**Information shown**
┌──
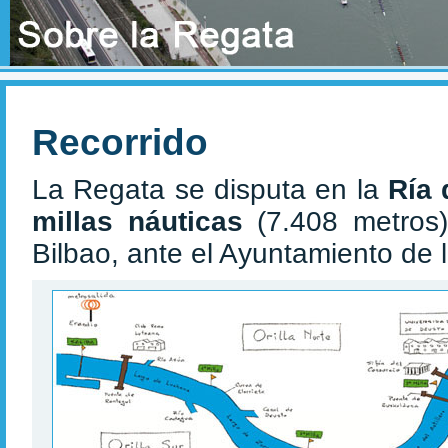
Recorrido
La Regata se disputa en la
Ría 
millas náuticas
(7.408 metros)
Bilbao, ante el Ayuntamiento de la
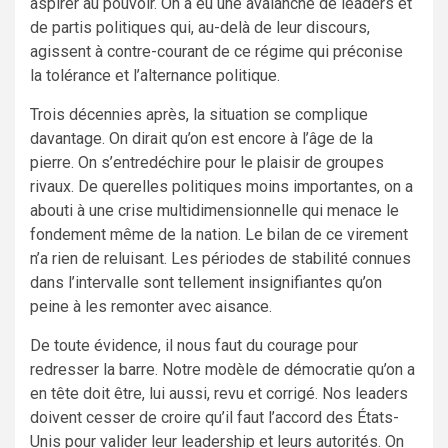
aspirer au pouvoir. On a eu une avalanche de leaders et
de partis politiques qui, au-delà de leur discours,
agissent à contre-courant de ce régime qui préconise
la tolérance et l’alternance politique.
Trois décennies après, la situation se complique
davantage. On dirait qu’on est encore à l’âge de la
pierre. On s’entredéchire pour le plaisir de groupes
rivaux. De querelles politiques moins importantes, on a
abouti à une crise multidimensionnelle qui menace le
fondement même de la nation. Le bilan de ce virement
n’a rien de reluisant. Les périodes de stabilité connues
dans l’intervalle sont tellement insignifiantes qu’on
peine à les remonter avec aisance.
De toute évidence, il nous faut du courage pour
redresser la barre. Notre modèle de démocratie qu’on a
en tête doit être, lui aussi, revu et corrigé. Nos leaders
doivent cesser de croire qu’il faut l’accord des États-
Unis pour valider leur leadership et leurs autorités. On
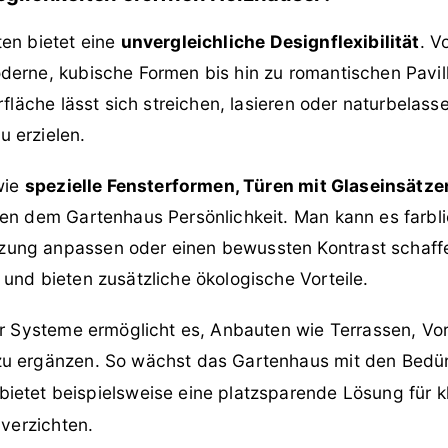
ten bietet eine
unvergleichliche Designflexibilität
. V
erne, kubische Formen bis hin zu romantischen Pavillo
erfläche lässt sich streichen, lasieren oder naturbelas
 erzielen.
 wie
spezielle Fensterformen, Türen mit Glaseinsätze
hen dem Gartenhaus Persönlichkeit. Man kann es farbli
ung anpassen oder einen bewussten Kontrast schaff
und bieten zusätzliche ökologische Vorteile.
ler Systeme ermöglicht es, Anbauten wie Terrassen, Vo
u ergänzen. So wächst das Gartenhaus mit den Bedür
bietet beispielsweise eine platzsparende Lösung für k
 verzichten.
└──
┌──
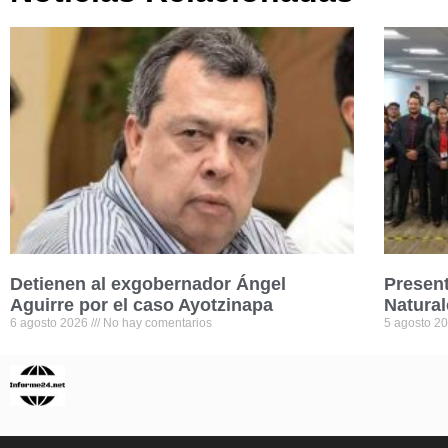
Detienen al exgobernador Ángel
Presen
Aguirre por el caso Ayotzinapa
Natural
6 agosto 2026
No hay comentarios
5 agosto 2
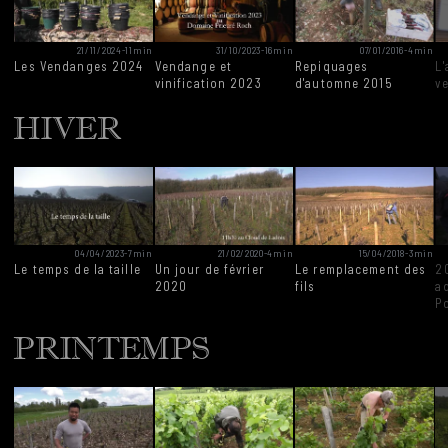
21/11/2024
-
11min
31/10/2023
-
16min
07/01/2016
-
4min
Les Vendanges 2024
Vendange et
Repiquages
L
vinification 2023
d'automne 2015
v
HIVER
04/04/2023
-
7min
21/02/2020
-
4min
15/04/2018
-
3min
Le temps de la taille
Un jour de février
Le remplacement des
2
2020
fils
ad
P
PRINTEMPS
└──
┌──
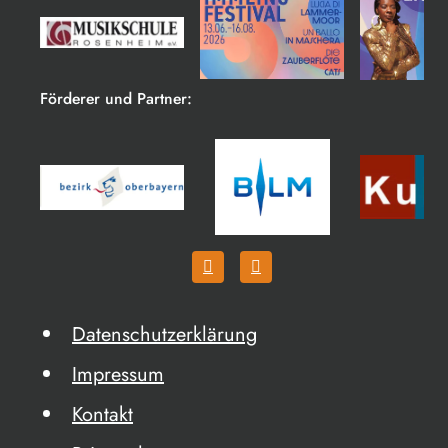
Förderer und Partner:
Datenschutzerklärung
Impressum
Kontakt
└──
**Problem description**
What is the number of lines in the records that contain "bietet"? Answer with it alone.

**Response**
2